Le duele no haber podido ayudar al club y a los jugadores a conseguir el objetivo que, en el Madrid, es siempre el mismo: ganarlo todo. Sin embargo, reducir el fracaso colectivo de la temporada únicamente a la gestión del vestuario sería injusto para un técnico que también sufrió golpes externos.

Golpeado por los árbitros

La polémica roja Camavinga en el partido de Munich frente a el bávaroque condicionó el partido europeo, fue sólo el episodio más visible de una sucesión de decisiones arbitrales que el Real Madrid denunció insistentemente durante todo el partido.

El club reclamó entre 16 y 18 puntos que considera robados. la liga por errores arbitrales, cifra que habría cambiado por completo el rumbo de la temporada.

Arbeloa nunca utilizó estas cifras como excusa, pero tampoco las ignoró. Cuando hablaba de «circunstancias como la del Girona» -el penalti fallado por Mbappé, que le provocó la fractura de una ceja- que hacen más fácil ganar una Champions que una Liga, se refería precisamente a ese ecosistema hostil que el equipo sufrió semana tras semana en el campeonato nacional.

Con todo eso sobre la mesa, el futuro del propio Arbeloa sigue siendo una incógnita. El salmantino se marchará, cuando el club lo comunique oficialmente, como entrenador del Real Madrid y de Primera División.

Eso ya es un salto cuantitativo enorme en su carrera, y él mismo lo enmarcó así: «Estos cuatro meses han sido una grandísima experiencia, un aprendizaje enorme. Estar todos los días aquí ha sido un gran crecimiento, un máster».

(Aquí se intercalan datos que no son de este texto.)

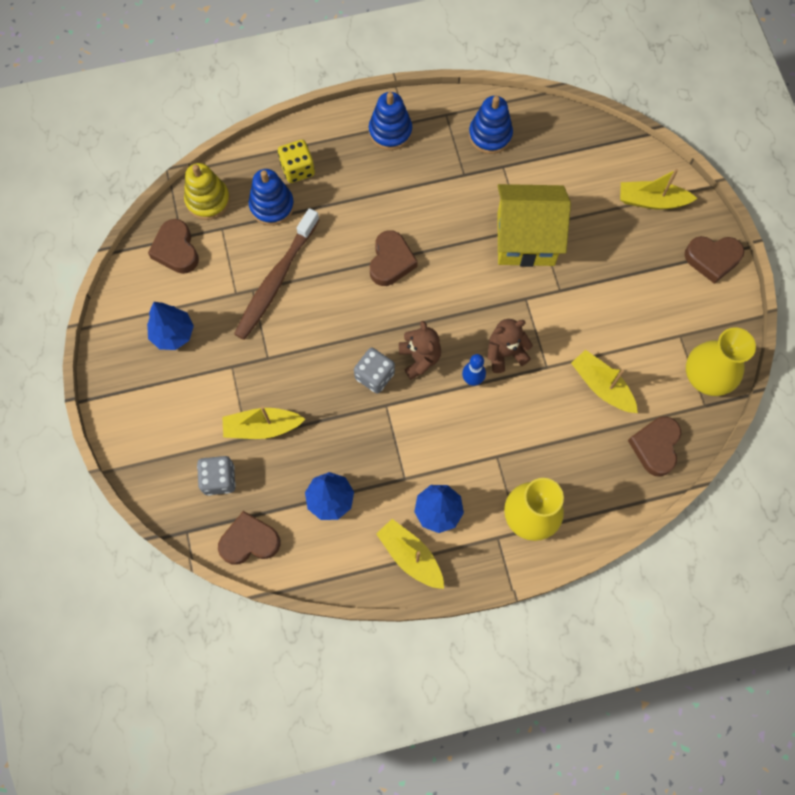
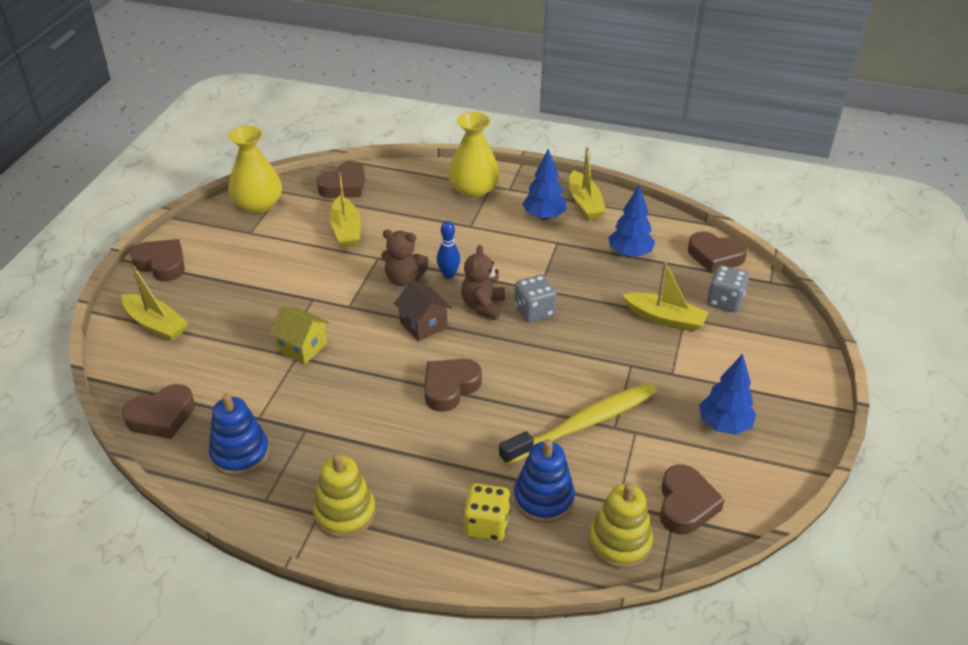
camera: 150 degrees left, 30 degrees down
(276, 280) = (583, 424): brown toothbrush -> yellow toothbrush
(390, 131) = (345, 513): blue stacking toy -> yellow stacking toy
(452, 311) = (423, 325): none -> brown house
(525, 239) = (302, 347): yellow house -> yellow house, size x0.53
(566, 133) = (162, 416): none -> brown heart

Si continuará dentro de la estructura del club o si emprenderá de manera independiente su carrera en los banquillos después de haber debutado en el escaparate más grande del mundo, es algo que todavía no está claro. Lo que sí está decidido es que el Madrid seguirá sin él.

El regreso del maestro

Porque el camino de regreso desde José Mourinho Está dibujada y Arbeloa fue la primera en bendecirla. «Él es el número 1. José es y siempre será, uno di noi. Si está aquí la próxima temporada, estaré muy feliz de verlo de regreso en casa».

Las palabras no podrían ser más elocuentes. El alumno abre la puerta al profesor.

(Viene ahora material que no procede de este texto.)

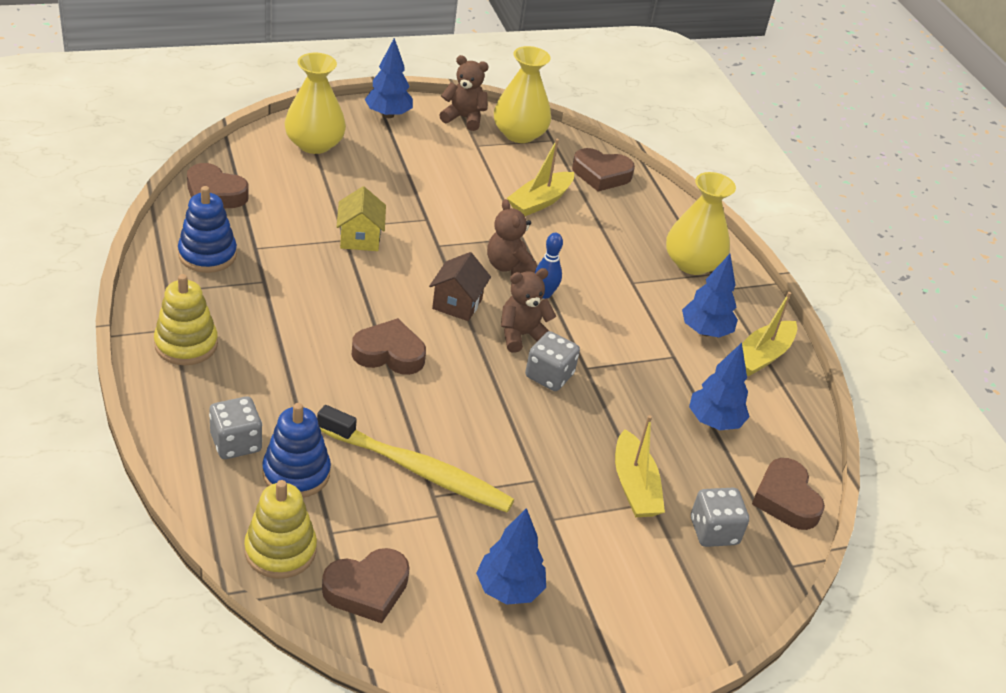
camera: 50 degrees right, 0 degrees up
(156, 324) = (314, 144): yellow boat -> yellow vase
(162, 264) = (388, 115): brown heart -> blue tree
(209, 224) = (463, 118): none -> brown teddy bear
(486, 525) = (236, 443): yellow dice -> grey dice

Mourinho heredará un equipo con una tarea clara y extremadamente compleja. La primera prioridad será encontrar el partido definitivo entre Kylian Mbappé y Vinicius Júnior, dos fenómenos cuya convivencia sobre el terreno de juego no ha terminado de funcionar con la fluidez que requiere un proyecto ganador.

El segundo, reforzar una defensa que ha encajado demasiados goles y que afronta el verano con varias incógnitas en su composición, sobre todo en el lateral derecho y en el centro. El tercero, y quizás el más decisivo, es reconstruir la unidad de un vestuario que lleva dos temporadas roto.

José Mourinho, en el banquillo del Benfica.

José Mourinho, en el banquillo del Benfica.

Reuters

Porque lo que Mourinho encontrará en Valdebebas no es sólo una plantilla con un talento extraordinario. Es también la acumulación de heridas de dos años convulsos: la decadencia y salida forzosa de Ancelotti, el paso fugaz de Xabi Alonso y los cuatro meses de Arbeloa intentando sostener un edificio con demasiadas grietas.

El portugués sabe mejor que nadie lo que significa gestionar los egos en el vestuario más exigente del mundo. Lo hizo entre 2010 y 2013 con resultados extraordinarios sobre el terreno de juego, pero no siempre con armonía interna.

Arbeloa, que estuvo en aquel vestuario como jugador, ahora se despide desde el otro lado del banquillo, sabiendo que hizo lo que pudo. Con toda conciencia, como dijo. Y con la satisfacción de haber servido al club en un momento en el que nadie más quería hacerlo.